Amnesty International and Human Rights Watch have witnessed and documented human rights abuses in some diamond mining countries like Angola and Zimbabwe. This has led to special regulations and certifications like Kimberley Process, aimed at ensuring that diamonds, which make it to the customer, are "conflict-free" and not funding any illegal activity.
From the very beginning "conflict-free" diamonds costed more, than other diamonds of similar carat weight, cut, color and other parameters. Due to this they formed a separate submarket. There are companies, specialising on selling conflict-free diamonds, there are special mines, which are considered "respectable sources". For example, people who want to be totally sure they don't buy blood diamonds, are advised to choose the stones, mined in Canada, which doesn't contribute to any of the African countries.
Considering African sources, diamond buyers are told to choose from Namibian and Botswana stones, which mostly come from mining companies, creating jobs for local population. It is also said, that famous De Beers’ diamonds come with a guarantee that each one was mined strictly from responsible sources.
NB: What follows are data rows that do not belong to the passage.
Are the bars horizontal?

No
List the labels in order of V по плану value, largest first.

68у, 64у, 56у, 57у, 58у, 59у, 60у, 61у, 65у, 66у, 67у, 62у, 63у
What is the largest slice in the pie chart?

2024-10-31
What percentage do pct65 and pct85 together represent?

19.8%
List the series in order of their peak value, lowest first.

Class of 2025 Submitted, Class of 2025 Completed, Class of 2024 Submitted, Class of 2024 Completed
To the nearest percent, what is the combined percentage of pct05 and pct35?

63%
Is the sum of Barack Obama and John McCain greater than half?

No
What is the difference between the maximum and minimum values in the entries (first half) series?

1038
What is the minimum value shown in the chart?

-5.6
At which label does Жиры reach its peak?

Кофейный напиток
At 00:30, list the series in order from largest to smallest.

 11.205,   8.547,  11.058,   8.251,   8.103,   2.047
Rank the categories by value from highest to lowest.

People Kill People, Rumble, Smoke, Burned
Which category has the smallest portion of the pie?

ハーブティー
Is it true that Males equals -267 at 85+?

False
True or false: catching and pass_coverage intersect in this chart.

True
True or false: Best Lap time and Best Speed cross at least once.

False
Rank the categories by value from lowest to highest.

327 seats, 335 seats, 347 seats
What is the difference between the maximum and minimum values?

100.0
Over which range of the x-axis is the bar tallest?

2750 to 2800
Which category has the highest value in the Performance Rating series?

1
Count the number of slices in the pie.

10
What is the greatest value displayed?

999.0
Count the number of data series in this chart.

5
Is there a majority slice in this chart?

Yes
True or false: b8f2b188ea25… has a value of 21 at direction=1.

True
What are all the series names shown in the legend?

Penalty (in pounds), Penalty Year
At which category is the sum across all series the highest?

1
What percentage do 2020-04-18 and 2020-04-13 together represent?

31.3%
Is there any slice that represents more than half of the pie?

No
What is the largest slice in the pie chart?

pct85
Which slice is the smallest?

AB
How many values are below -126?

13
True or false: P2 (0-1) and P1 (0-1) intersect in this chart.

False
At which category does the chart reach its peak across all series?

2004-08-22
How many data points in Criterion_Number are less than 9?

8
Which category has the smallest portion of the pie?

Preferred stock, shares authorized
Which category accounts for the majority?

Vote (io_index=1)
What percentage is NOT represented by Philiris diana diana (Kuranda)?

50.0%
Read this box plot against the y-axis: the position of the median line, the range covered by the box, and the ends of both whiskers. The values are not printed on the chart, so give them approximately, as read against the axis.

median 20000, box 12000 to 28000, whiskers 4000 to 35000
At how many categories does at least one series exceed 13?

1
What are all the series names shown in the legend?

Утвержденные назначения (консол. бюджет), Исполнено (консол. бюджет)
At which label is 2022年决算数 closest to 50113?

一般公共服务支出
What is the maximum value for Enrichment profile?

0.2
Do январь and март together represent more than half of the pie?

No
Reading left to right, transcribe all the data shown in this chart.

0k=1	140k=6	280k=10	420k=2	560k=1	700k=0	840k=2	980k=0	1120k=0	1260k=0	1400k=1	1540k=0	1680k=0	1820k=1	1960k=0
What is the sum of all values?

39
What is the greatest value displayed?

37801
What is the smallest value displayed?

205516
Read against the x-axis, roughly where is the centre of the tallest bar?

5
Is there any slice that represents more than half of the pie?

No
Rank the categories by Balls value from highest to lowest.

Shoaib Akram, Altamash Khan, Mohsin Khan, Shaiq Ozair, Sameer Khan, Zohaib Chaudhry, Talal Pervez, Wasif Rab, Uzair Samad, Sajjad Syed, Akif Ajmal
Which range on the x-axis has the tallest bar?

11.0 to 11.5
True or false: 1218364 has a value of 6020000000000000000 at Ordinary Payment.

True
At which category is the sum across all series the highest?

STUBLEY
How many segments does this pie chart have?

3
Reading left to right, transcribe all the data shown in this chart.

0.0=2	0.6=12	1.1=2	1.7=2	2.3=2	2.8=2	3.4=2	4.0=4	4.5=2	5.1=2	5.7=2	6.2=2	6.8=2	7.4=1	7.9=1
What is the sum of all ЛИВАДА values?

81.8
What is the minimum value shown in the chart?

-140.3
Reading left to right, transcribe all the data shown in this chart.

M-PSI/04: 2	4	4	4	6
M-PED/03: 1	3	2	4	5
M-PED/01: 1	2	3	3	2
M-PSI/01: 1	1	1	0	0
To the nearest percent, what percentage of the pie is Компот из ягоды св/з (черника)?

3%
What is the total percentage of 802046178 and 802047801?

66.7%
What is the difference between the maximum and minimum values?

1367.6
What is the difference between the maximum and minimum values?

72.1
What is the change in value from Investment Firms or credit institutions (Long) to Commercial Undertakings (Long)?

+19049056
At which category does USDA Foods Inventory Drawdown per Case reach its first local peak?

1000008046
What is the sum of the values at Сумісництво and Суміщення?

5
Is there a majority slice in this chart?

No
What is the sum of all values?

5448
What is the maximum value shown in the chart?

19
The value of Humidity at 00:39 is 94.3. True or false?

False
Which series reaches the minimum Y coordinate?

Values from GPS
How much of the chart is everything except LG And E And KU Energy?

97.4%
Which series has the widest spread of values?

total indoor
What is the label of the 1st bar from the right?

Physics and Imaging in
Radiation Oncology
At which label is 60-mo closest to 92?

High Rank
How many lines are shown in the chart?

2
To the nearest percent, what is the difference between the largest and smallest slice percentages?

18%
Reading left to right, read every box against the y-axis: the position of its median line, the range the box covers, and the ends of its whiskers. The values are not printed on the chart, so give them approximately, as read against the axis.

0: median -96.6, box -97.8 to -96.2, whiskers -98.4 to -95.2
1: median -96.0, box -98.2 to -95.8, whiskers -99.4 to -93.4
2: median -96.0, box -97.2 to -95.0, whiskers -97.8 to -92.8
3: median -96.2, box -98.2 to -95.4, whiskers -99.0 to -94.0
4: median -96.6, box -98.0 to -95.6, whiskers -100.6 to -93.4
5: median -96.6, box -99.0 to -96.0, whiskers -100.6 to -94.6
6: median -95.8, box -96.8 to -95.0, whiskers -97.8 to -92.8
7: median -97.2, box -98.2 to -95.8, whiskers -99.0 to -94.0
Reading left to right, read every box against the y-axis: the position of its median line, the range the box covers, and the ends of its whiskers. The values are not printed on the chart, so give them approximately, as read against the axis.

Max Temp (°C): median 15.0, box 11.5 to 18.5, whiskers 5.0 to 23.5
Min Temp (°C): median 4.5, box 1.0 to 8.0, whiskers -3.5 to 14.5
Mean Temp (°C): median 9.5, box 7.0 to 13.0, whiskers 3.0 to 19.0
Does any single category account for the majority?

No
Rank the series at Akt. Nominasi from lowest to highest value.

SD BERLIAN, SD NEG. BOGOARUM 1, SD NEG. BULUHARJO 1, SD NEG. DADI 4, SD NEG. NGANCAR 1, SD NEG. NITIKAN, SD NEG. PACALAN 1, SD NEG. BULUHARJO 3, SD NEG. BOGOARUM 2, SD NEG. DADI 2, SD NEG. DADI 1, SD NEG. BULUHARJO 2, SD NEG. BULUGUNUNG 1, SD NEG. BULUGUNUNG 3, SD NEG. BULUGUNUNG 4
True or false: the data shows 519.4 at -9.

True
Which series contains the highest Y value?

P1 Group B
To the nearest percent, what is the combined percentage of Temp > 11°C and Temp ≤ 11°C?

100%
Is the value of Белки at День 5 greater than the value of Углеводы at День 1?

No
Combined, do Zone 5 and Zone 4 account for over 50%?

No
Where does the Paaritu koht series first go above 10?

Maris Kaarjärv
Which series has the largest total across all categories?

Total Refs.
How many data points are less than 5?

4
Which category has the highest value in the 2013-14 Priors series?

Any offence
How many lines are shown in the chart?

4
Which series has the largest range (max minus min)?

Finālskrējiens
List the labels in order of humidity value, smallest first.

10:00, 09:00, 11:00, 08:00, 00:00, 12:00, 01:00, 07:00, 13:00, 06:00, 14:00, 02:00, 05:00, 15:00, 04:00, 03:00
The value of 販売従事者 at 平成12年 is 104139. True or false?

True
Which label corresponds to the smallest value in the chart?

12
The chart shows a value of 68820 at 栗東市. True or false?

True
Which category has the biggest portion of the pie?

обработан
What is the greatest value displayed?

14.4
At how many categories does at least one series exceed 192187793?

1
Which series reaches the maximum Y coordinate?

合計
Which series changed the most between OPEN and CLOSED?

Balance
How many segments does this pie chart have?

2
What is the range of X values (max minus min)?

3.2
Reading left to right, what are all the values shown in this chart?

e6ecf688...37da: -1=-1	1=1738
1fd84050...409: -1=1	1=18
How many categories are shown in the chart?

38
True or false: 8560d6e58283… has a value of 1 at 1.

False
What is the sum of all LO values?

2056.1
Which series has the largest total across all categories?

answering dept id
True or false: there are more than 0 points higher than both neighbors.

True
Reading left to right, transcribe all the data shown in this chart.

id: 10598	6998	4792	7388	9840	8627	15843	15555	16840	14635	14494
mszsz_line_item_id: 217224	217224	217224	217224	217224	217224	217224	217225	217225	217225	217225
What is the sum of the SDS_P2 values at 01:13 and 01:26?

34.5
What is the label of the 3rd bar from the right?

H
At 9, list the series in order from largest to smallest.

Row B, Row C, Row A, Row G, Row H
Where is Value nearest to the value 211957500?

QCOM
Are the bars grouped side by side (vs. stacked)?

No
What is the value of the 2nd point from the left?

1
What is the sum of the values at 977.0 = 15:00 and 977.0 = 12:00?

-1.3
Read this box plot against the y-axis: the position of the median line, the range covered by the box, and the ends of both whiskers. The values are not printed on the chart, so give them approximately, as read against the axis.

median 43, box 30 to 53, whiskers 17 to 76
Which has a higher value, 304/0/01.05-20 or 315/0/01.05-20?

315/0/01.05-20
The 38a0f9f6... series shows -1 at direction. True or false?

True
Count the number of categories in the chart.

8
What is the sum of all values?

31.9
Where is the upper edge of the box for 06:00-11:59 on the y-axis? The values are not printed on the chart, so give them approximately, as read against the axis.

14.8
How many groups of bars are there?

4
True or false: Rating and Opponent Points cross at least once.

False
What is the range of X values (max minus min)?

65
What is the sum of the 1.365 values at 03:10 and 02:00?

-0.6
But there is a little problem. The thing is that nobody still can trace such diamonds back to the exact mine where they came from. What we know - is just some news and PR stories, that this company invests in this and that company builds that. But how can we really be sure, that this particular diamond is "ethical"? Unfortunately, this is impossible. Today, like centuries ago, we still have to believe the jeweller, which tells us how the schools and hospitals were built by the company, mined this very diamond.
Doesn't this makes "ethical diamonds" merely a more expensive diamond category with added value of good conscious? And one can't say this is not true, unless he can prove the opposite.